In a mobile phone capable of character input that displays input candidate characters as input characters by receiving input candidate characters corresponding to a predetermined operation for character input and receiving an operation to confirm the input characters,
Speech synthesis means for synthesizing and outputting the pronunciation of the input candidate characters when displaying the input candidate characters;
Control means for controlling the speech synthesis and the reproduction of the music,
A sound source that constitutes the speech synthesis means and a sound source that is used to play the music included in the mobile phone are shared,
The sound source generates sound based on outputs of a plurality of operators,
The operator outputs an amplitude value of a waveform generated according to a signal obtained by adding a signal input from the outside and a phase signal for controlling the frequency and phase, and resets the phase signal when receiving a reset signal from the outside. And
The control means directly controls the phase signal so that the phase signal of each operator becomes the frequency of each formant sound of the speech to be synthesized, and the voice of the speech to be synthesized is synthesized. summed by an output of the operator to control directly the reset signal to reset the phase signal according to the pitch period, the time of reproduction of the song via the sequencer of the plurality of operators 1 mobile telephone, characterized in Rukoto is to generate and output musical tones with frequency modulation (FM) scheme according to One of the input and output signals to the other operators.

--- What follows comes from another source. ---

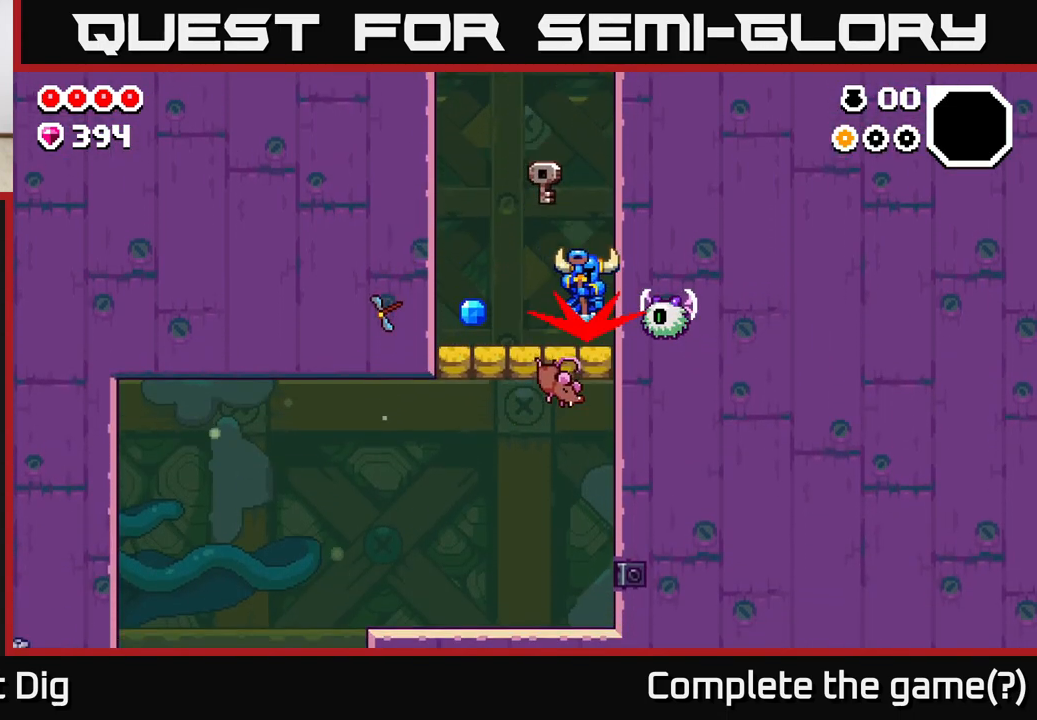
{"buttons": [], "left_stick": "right", "right_stick": "center", "events": [[83, "left_stick", "left"], [367, "left_stick", "right"]]}
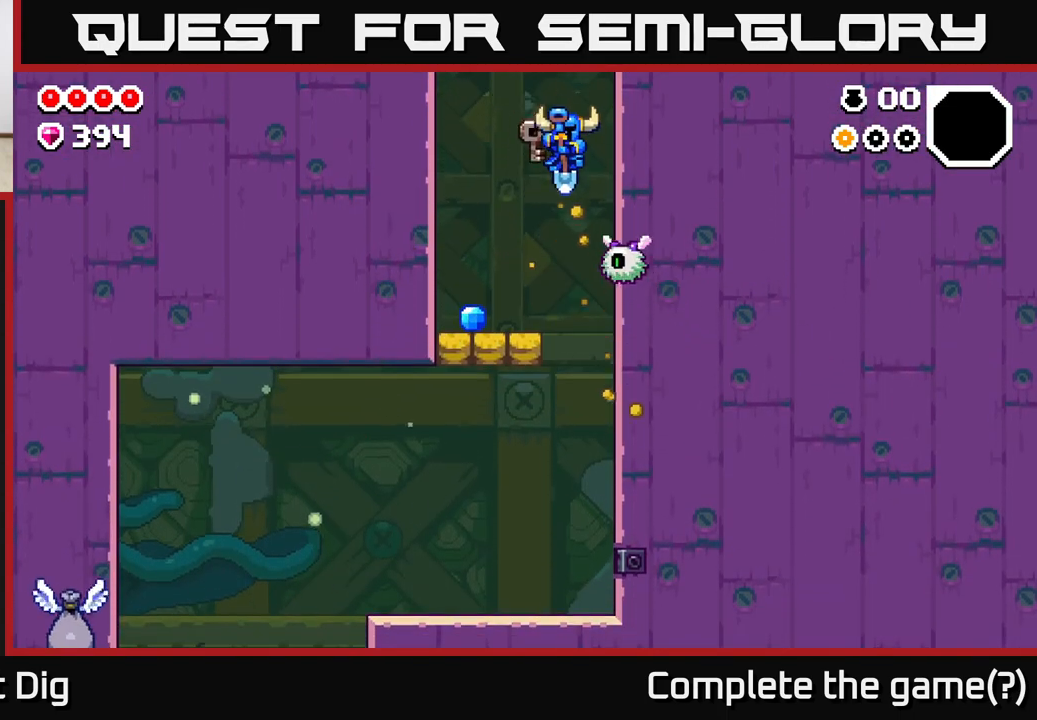
{"buttons": [], "left_stick": "left", "right_stick": "center", "events": [[200, "left_stick", "left"]]}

The control means includes
Set the code indicating the touched key in the first variable,
Determining whether the key indicated by the code set in the first variable is a numeric key;
If the key indicated by the code set in the first variable is a numeric key, determine whether the code set in the first variable matches the code set in the second variable;
If the code set in the first variable and the code set in the second variable do not match, determine whether the code set in the second variable is a code indicating a numeric key;
If the code set in the second variable is not a code indicating a numeric key, the candidate character corresponding to the code set in the first variable is displayed and the pronunciation of the candidate character is synthesized by speech,
When the code set in the second variable is a code indicating a numeric key, the character corresponding to the code set in the second variable is confirmed as an input character, the cursor is moved to the next display position, and the 2. The mobile phone according to claim 1, wherein a candidate character corresponding to the code set in the first variable is displayed and the pronunciation of the candidate character is synthesized by speech.